August 23, 2017
    Even in the best of economic times this is what budgeting requires

    TRENDS Attends: TRENDS Finance Live Annual Nonprofit Forecast & Budgeting Review

    By Rhonda Lees, Esq., CAE | 01/07/2016

    When budgeting, even in the best of times, associations need to employ skills, strategy and appropriate use of economic trends to forecast.

    This was advice imparted at the recent TRENDS Finance Live Annual Nonprofit Forecast & Budgeting Review at the University Club in Washington. Speakers at the well-attended event included Daniel Meckstroth, chief economist, Manufacturers Alliance for Productivity and Innovation; Leon Seeman, COO, Yeshiva of Greater Washington; and Eric H. West, a founding partner of West, Lane & Schlager Realty Advisors. Seemann moderated a panel discussion that included Meckstroth, West, Stephanie Murphy, CFO, Air Conditioning, Heating & Refrigeration Institute, and Paul Roetert, CEO, SHAPE America.

    In his presentation on Seemann advised that to improve budgeting models, associations should consider: 

    - bringing everyone to the table

    - starting from scratch each year

    - tracking results and modifying assumptions, and

    - understanding risk tolerance.  

    To budget accurately for the current and foreseeable economic climate, the panel suggested analyzing the economy, the sector(s) affecting your association, identifying what can be controlled and being mindful of the strategic plan. 

    Meckwith indicated that manufacturing and automobile sales will track the general economy and experience moderate growth in 2016 and 2017, but start to decelerate in 2018. He noted that strong consumer demand has largely fueled the economic growth of 2.5 percent in 2015, most of it coming from new workers and their new incomes, however he noted strong deflationary pressures that are spreading globally, such as U.S. drilling technology that drives down global energy prices, and China’s slower growth.  

    Turning to a large item in association budgets, occupancy costs, West suggested a benchmark of approximately 6 percent in relation to overall revenue. 

    He noted that the DC (12 percent), Northern Virginia (14.57 percent), and suburban Maryland (12.79 percent) vacancy rates offer opportunities, especially for associations seeking to enter this space or for those with a few years left on the lease. He suggested that associations exercise bargaining power.  

    Premises near a Metro subway station, with attendant amenities such as housing, restaurants and stores, are attractive for millennials choosing where to work. In addition to location, millennials appreciate the new footprint that includes smaller and fewer private offices, open work space that can be configured multiple ways, collaborative areas including small meeting spaces and multiple conference rooms. Associations can be aggressive in negotiating not only the per square foot rate, but landlord concessions such as free rent and tenant improvements.  

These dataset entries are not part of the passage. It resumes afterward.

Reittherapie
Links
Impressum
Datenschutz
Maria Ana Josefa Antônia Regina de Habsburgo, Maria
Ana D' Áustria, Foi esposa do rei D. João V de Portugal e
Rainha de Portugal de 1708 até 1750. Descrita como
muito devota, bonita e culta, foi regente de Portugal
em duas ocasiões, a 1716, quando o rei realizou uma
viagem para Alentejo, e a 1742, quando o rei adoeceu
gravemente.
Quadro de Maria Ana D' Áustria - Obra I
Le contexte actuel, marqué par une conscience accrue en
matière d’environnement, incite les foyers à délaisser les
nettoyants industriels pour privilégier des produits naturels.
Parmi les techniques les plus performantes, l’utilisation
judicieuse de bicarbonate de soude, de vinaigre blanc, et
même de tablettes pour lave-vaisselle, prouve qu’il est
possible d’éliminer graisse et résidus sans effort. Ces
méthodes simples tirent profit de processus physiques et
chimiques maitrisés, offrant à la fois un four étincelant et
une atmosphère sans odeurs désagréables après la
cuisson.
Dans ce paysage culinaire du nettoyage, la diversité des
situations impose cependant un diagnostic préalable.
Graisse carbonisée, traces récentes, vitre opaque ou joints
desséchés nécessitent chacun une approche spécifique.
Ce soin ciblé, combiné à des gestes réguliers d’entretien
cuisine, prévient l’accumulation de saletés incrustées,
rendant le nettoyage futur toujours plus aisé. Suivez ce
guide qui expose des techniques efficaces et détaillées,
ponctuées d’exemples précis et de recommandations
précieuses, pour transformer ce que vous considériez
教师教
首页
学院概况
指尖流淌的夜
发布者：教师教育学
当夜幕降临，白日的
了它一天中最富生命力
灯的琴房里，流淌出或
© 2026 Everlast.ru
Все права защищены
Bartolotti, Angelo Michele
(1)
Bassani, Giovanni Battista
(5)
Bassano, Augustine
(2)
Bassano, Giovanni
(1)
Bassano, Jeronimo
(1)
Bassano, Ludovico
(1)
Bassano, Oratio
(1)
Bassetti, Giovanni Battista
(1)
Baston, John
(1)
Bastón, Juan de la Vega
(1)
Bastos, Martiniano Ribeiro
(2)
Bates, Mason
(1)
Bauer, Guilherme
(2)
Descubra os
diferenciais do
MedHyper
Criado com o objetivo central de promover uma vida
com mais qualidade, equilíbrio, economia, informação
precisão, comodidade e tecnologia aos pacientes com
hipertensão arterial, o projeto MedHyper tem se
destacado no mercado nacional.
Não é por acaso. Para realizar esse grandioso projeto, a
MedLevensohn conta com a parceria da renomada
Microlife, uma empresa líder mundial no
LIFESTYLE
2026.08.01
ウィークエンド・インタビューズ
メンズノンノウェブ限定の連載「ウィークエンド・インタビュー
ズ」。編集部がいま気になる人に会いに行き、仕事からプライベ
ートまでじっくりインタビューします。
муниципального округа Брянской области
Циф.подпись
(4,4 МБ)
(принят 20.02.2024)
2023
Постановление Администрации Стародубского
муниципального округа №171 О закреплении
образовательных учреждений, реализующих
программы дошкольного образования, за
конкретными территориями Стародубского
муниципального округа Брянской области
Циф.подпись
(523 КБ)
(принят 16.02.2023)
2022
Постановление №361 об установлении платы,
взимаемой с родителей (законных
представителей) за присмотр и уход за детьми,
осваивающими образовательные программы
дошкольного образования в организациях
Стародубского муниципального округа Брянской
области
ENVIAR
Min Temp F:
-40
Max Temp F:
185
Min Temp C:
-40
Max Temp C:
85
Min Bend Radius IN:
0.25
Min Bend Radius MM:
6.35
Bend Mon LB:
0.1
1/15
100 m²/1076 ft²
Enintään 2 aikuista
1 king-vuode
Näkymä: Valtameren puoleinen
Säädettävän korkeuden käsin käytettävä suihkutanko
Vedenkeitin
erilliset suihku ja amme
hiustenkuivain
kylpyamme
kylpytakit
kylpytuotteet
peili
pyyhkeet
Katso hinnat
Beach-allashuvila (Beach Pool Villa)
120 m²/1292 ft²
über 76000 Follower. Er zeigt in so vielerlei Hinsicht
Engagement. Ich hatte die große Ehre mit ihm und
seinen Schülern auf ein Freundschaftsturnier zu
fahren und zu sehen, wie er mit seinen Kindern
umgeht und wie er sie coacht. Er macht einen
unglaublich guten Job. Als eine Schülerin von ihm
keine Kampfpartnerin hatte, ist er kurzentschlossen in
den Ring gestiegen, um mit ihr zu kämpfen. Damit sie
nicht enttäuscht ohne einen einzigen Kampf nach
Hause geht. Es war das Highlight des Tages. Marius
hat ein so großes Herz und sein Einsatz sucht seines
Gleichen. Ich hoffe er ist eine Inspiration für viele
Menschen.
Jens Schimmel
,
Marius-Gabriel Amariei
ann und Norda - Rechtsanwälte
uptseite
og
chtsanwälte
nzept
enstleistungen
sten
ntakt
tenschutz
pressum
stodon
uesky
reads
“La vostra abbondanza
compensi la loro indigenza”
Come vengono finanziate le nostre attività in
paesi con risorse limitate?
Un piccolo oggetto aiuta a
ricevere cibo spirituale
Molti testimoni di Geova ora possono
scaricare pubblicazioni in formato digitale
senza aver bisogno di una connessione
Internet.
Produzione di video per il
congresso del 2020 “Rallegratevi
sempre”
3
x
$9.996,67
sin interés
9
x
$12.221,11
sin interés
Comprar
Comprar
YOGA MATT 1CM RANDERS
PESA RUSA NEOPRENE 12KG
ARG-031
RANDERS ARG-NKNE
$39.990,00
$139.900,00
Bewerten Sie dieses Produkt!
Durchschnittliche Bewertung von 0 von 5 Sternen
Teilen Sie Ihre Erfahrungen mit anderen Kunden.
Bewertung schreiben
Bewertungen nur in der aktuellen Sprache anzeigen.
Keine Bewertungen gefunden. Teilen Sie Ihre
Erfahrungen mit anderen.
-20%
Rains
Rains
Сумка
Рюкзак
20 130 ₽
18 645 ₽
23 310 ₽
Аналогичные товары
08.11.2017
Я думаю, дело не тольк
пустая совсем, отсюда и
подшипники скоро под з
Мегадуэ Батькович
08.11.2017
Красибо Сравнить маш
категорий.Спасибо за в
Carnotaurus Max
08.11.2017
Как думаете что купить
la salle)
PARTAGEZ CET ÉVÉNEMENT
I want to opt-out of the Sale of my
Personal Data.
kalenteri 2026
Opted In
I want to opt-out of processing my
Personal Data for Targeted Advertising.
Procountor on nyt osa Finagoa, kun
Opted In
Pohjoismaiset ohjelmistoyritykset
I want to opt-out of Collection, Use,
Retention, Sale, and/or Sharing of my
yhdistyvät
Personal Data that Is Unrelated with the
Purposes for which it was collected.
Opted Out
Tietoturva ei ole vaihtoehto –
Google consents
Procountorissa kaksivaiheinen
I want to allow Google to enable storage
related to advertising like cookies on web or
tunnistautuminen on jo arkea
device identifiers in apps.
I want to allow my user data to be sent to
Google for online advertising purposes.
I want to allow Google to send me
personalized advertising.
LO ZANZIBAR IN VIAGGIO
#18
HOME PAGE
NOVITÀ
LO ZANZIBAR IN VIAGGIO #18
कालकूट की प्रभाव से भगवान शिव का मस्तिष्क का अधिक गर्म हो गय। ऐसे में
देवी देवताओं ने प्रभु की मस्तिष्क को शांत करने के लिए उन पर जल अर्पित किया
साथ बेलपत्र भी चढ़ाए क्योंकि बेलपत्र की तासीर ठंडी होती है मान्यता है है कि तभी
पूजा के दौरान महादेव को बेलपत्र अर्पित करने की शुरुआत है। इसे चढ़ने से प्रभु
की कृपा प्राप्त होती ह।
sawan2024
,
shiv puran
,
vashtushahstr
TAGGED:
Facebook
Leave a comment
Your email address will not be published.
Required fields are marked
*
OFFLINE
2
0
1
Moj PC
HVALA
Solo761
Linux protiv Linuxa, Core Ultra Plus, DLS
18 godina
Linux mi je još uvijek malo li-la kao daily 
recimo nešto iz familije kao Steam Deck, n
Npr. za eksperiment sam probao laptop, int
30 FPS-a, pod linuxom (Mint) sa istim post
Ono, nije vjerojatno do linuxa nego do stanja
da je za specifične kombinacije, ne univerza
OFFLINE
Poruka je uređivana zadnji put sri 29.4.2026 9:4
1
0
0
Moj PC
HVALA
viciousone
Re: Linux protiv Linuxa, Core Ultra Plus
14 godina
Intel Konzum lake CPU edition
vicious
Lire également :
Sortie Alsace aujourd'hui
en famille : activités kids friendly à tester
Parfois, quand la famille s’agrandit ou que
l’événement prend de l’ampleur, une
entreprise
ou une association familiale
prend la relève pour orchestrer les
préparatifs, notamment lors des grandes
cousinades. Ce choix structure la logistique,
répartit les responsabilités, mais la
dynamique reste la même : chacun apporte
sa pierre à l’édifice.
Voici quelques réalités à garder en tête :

    For those associations that cannot or do not want to move, brokers and real estate consultants can review the charges by the landlord against what was contemplated in the lease, realizing cost savings.  

    By viewing trends in the marketplace, and understanding the relevant sector of the economy, associations can analyze expenditures and take advantage of current opportunities, especially in the real estate market.